There is some precedent for such a change in Russian policy. In 2009, Tehran publicly rejected a Russian offer to store Iran's enriched uranium -- a deal that Iran had accepted days earlier. Angered by Iran's betrayal, Russia supported tough new UN sanctions against Iran in June 2010.
Similarly, if Geneva II fails because Assad rejects a reasonable deal that all the other parties endorse, Moscow will begin to see that its desire for both stability in the region and avoiding coercive regime change requires working more closely with the United States. It might then pressure Assad to accept a transition.
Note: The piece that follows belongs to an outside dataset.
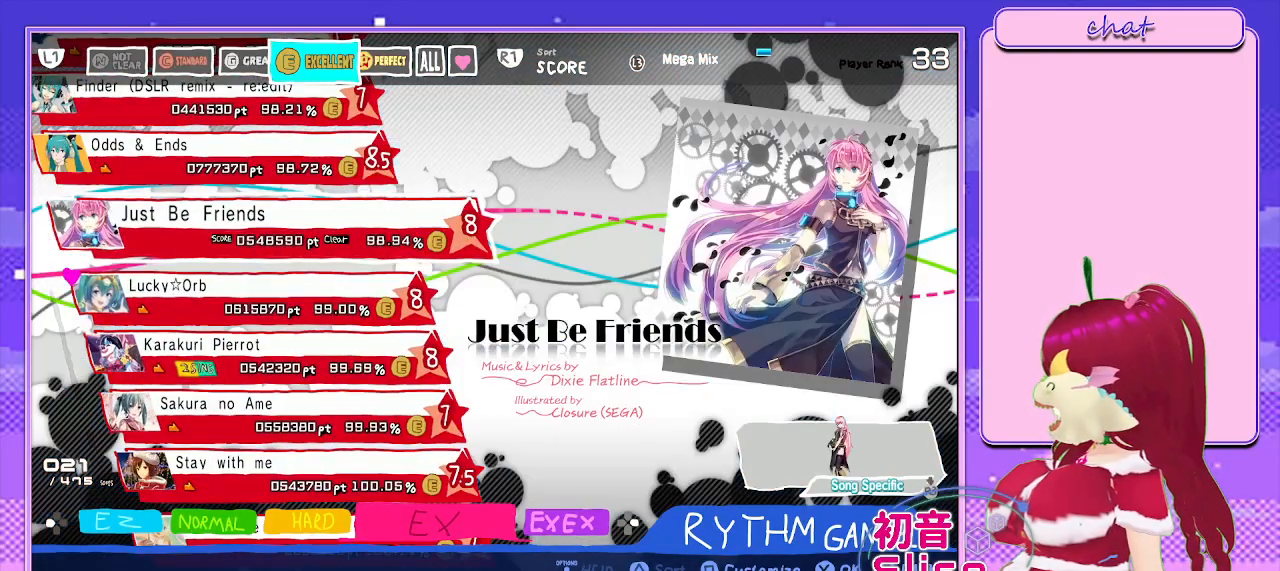
{"buttons": [], "left_stick": "center", "right_stick": "center", "events": [[283, "DPAD_DOWN", "down"], [450, "DPAD_DOWN", "up"]]}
It could also work with the United States and the rest of the UN Security Council to address the humanitarian situation in Syria, particularly by seeking approval for UN agencies to enter Syria through border crossings not controlled by Damascus, which could bring desperately needed help to hundreds of thousands of people in opposition-held areas."
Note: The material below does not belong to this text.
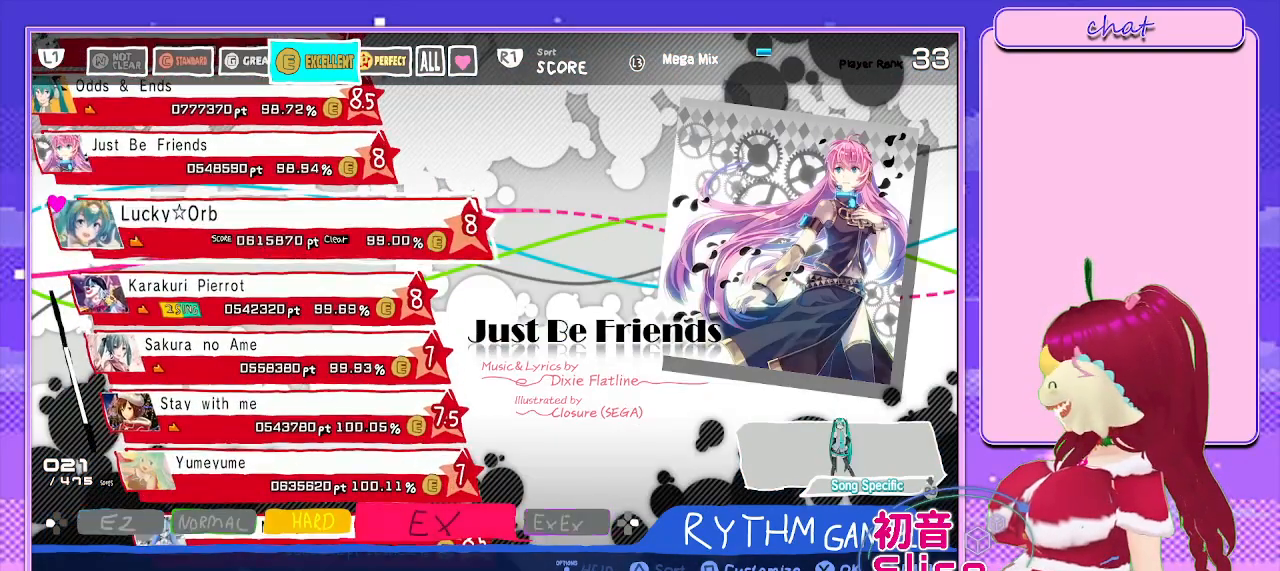
{"buttons": [], "left_stick": "center", "right_stick": "center", "events": []}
'Khaled Dawoud: Point of no return' (The Arabist)
"The current struggle between those who cling to the 'Islamic identity' of Egypt and those who believe that Egypt has one of the most ancient identities in the world, while striving to build a modern state, has been going on for more than two hundred years and will not die out anytime soon. I was one of those who said that the Brotherhood's arrival in power was a chance to prove that their abuse of religion does not mean that they have preternatural abilities to solve Egypt's accumulated and intractable problems. Egyptians discovered this quickly and hit the streets in the millions on June 30 to call for an end to Morsi's failed rule. I had hoped that the integration of the Muslim Brotherhood into the political process would help put an end to their insularity and their claims that they are a 'Godly organization' that does not err because God is helping them, and that they would acknowledge that they are a political organization that can co-exist with others if they would only give up their claim to possess absolute truth.
Now, after the government's announcement that the Muslim Brotherhood is a 'terrorist organization' and the Brotherhood's reciprocal escalation by threatening to 'string up' the 'coup-plotters,' it seems that any talk about national consensus has become a sort of delusion and the upper hand belongs to whichever of the two sides escalates and doesn't blink. The Brotherhood has the chance to reconsider its position and start on the path of reconciliation with the Egyptian people, if it recognizes that what happened on June 30 was an expression of real popular outrage and not just 'Photoshop' and that the end of Morsi's presidency -- even though he was elected -- is not the end of the world. It certainly does not mean that the alternative is to destroy Egypt and burn it to the ground. This is taking into account that we are still making our first steps toward trying to build a democratic system after sixty continuous years of one-man and one-party rule."